I should highlight water can still pool around the roots in your pot if:

  • The drainage hole becomes blocked with roots or compacted soil. If you notice your soil draining slowly, then it is worth checking to see whether you should clear the hole in the base to allow water to escape properly.
  • Saucers and trays underneath your pots. It is very common to use a saucer or tray underneath your plant pot to prevent water from spilling in your home. Empty the saucer or tray regularly to prevent water collecting and keeping the soil too damp for your jade plant.
  • Decorative outer pots. Jade plants are often sold in stores in plastic pots with drainage holes but placed in a decorative outer pot that looks good and prevents water from spilling in your home. However, the outer pot prevents water from escaping and keeps the soil damp, which causes root rot, so either empty the pot of water regularly or plant in a pot with drainage holes in the base.

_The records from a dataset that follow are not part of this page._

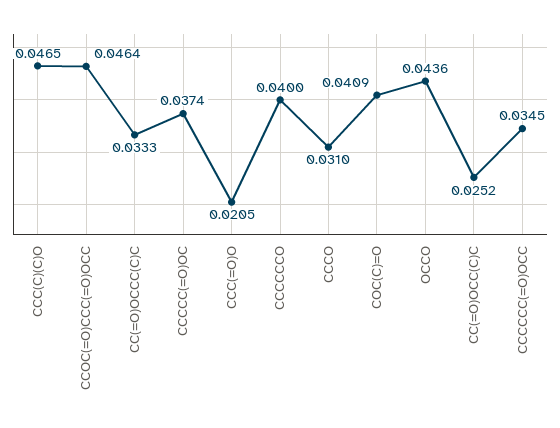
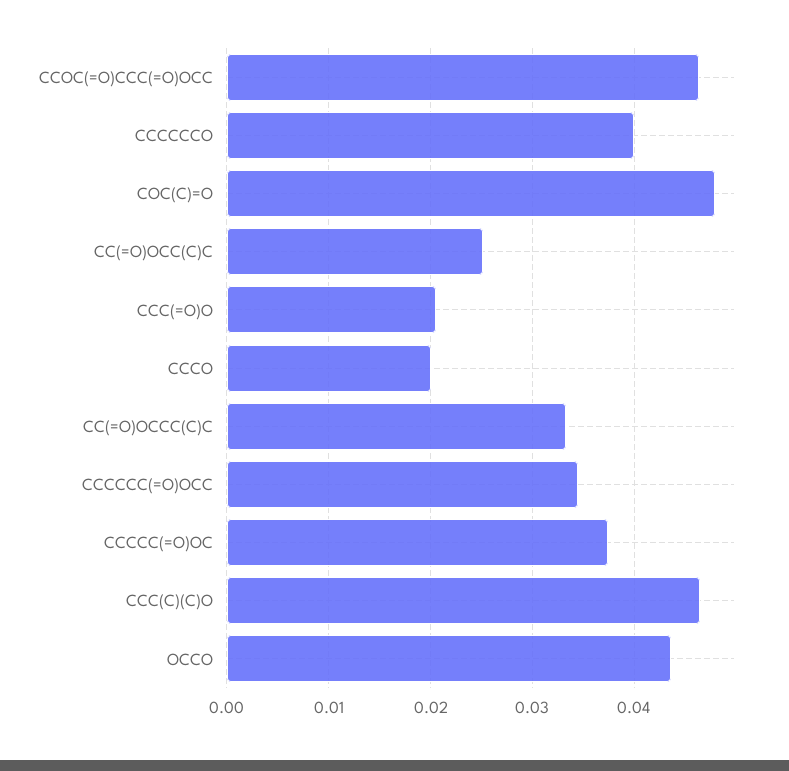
  {
    "CCC(C)(C)O": 0.0465,
    "CCOC(=O)CCC(=O)OCC": 0.0464,
    "CC(=O)OCCC(C)C": 0.0333,
    "CCCCC(=O)OC": 0.0374,
    "CCC(=O)O": 0.0205,
    "CCCCCCO": 0.04,
-   "CCCO": 0.031,
+   "CCCO": 0.02,
-   "COC(C)=O": 0.0409,
+   "COC(C)=O": 0.048,
    "OCCO": 0.0436,
    "CC(=O)OCC(C)C": 0.0252,
    "CCCCCC(=O)OCC": 0.0345
  }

(Read my article on how to save a jade plant that is losing leaves).

Do you have any cool insights in to watering jade plants or any experiences you’d like to share? If so, please leave a comment below!

Key Takeaways:

  • Jade plants are drought-resistant and do not tolerate damp soil. Water with a good soak and then allow the soil to dry out completely before watering again. Typically, watering Jade plants once every 14 days meets the plant’s moisture needs while avoiding overwatering and root rot.
  • Jade plants should be planted in special succulent and cacti soil formulated to recreate the drainage conditions and soil nutrients that they require to stay healthy.
  • Jade plants should be planted in pots with drainage holes in the base to prevent excess water from pooling around the roots and causing root rot.
  • The symptoms of an underwatered jade plant are shriveled leaves that turn brown, whereas the symptoms of an overwatered jade plant are leaves that turn yellow or translucent with a mushy texture. Healthy jade plants have green or slightly pink leaves with a firm feel to them, indicating the optimal balance of moisture for the plant. Water Jade Plants when the soil has tried out completely.